O fato ocorreu por volta das 6h20 e foi documentado pelo instrutor Ricardo Mirapalheta, de 30 anos, que assistiu ao fascinante desempenho dos cetáceos. Os golfinhos, que pareciam bastante à vontade, saltavam, mergulhavam e se aproximavam das embarcações, gerando uma onda de entusiasmo entre os canoístas. O instrutor relatou que ao menos 30 golfinhos estiveram presentes durante a atividade, o que não é uma vista comum, principalmente em comparação com experiências anteriores durante as quais o grupo havia avistado apenas um pequeno número desses animais.
O biólogo Nathan Lagares, do Instituto Mar Urbano, confirmou que os cetáceos observados pertencem à espécie Tursiops truncatus, reconhecida mundialmente. Além da interação com os golfinhos, os participantes do treino também tiveram a sorte de avistar uma baleia, o que ampliou ainda mais a magnitude do momento.
Mirapalheta, que leciona canoagem na região há três anos, destacou que entre junho e agosto, é comum a migração de baleias e golfinhos pela costa fluminense. No entanto, a proximidade com a qual esses animais apareceram na Baía de Guanabara é um fenômeno pouco registrado, o que realça a singularidade da ocasião.

* Entradas extraídas

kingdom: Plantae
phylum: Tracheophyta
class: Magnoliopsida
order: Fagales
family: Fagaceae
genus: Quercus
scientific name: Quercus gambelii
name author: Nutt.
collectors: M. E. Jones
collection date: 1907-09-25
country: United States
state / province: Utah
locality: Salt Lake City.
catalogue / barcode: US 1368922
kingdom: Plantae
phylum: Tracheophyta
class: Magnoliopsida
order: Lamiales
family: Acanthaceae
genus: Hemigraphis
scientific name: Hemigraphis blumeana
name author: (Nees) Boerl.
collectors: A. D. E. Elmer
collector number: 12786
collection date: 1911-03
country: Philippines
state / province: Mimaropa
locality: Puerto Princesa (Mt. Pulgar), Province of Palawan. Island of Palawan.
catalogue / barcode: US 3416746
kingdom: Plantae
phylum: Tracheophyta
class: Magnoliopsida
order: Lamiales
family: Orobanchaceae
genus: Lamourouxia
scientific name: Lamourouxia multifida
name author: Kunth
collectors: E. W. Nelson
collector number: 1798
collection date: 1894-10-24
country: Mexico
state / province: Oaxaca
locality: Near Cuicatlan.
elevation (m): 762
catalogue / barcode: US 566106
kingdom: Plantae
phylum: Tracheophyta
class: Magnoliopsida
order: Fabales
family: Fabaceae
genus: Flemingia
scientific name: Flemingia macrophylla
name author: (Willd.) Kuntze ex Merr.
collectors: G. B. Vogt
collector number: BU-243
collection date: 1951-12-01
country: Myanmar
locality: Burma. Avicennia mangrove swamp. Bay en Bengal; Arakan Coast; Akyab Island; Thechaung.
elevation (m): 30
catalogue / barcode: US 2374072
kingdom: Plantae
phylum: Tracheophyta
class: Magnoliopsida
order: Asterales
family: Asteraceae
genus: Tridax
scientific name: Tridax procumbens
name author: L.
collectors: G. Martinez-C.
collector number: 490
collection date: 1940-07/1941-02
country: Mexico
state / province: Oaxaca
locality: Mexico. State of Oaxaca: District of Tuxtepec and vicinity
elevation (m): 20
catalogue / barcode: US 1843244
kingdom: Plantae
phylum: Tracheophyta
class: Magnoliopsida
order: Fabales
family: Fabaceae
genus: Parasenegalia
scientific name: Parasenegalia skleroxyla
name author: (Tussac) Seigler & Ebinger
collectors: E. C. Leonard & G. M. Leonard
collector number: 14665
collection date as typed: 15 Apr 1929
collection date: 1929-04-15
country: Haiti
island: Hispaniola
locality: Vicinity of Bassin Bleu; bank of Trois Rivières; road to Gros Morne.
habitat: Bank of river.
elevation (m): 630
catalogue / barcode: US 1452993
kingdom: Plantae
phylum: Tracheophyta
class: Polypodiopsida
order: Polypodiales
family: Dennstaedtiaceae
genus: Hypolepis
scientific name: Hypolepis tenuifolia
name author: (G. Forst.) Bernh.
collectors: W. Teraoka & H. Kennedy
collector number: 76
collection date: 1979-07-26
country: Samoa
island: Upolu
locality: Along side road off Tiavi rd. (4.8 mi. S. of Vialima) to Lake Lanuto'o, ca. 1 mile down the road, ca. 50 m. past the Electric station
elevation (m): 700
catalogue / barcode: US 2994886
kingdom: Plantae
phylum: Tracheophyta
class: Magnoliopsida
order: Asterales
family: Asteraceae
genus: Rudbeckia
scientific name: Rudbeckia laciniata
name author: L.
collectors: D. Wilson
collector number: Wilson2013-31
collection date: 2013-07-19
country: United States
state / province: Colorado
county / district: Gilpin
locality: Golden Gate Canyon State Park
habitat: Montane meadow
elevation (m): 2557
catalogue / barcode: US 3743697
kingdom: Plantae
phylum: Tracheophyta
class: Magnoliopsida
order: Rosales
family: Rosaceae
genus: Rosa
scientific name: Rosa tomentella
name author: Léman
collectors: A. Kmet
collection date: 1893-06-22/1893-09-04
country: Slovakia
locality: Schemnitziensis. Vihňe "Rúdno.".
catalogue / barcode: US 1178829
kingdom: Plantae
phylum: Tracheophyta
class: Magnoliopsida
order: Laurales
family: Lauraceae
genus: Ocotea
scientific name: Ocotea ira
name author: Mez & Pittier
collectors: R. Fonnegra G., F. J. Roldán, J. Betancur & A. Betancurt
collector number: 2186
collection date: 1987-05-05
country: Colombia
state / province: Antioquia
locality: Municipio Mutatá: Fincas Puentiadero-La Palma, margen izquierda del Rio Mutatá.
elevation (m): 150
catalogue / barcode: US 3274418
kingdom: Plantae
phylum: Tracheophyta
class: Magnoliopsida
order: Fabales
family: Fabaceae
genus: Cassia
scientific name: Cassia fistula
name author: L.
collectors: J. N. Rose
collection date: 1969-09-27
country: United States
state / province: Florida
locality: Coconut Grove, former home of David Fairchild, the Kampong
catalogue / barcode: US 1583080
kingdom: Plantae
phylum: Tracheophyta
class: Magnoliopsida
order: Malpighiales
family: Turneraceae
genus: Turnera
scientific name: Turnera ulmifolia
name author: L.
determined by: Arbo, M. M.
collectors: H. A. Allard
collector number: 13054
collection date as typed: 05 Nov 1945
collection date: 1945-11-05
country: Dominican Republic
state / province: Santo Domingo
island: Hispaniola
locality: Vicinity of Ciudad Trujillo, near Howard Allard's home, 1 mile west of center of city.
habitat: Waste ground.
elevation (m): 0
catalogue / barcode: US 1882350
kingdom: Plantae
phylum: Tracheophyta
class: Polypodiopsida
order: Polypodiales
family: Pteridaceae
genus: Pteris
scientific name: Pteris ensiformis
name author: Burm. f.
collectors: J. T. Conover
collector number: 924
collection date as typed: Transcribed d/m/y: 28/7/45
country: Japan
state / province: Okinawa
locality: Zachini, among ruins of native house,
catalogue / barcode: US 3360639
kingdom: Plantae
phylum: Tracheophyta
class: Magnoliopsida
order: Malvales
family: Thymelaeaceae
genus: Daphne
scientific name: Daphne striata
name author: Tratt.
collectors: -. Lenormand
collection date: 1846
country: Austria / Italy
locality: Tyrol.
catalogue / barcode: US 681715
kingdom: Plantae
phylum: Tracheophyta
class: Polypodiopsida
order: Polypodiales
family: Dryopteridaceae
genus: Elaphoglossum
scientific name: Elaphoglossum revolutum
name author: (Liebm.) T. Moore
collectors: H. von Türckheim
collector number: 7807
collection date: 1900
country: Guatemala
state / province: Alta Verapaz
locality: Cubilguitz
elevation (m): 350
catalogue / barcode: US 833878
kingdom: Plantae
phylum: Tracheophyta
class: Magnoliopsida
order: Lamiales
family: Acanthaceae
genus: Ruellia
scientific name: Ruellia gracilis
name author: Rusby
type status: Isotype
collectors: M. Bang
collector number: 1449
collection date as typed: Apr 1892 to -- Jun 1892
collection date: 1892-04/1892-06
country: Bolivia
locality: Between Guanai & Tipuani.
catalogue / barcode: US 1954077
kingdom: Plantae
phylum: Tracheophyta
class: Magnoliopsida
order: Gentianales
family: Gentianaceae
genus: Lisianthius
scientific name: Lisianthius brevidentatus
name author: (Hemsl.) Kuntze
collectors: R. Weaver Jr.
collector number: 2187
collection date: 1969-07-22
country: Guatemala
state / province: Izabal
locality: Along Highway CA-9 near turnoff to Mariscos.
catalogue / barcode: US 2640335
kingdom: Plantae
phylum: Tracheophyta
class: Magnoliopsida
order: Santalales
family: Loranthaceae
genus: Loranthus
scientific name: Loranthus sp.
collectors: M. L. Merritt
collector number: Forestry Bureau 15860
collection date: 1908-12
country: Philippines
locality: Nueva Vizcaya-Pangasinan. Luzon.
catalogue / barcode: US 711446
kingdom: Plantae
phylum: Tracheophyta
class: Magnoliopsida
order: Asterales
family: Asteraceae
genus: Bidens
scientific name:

* Tarefa
Repita fielmente o trecho do texto sobre os golfinhos na Baía de Guanabara que vai de "Mirapalheta, que leciona" até "singularidade da ocasião.". As entradas não têm nenhum papel aqui.

* Resolução da tarefa
Mirapalheta, que leciona canoagem na região há três anos, destacou que entre junho e agosto, é comum a migração de baleias e golfinhos pela costa fluminense. No entanto, a proximidade com a qual esses animais apareceram na Baía de Guanabara é um fenômeno pouco registrado, o que realça a singularidade da ocasião.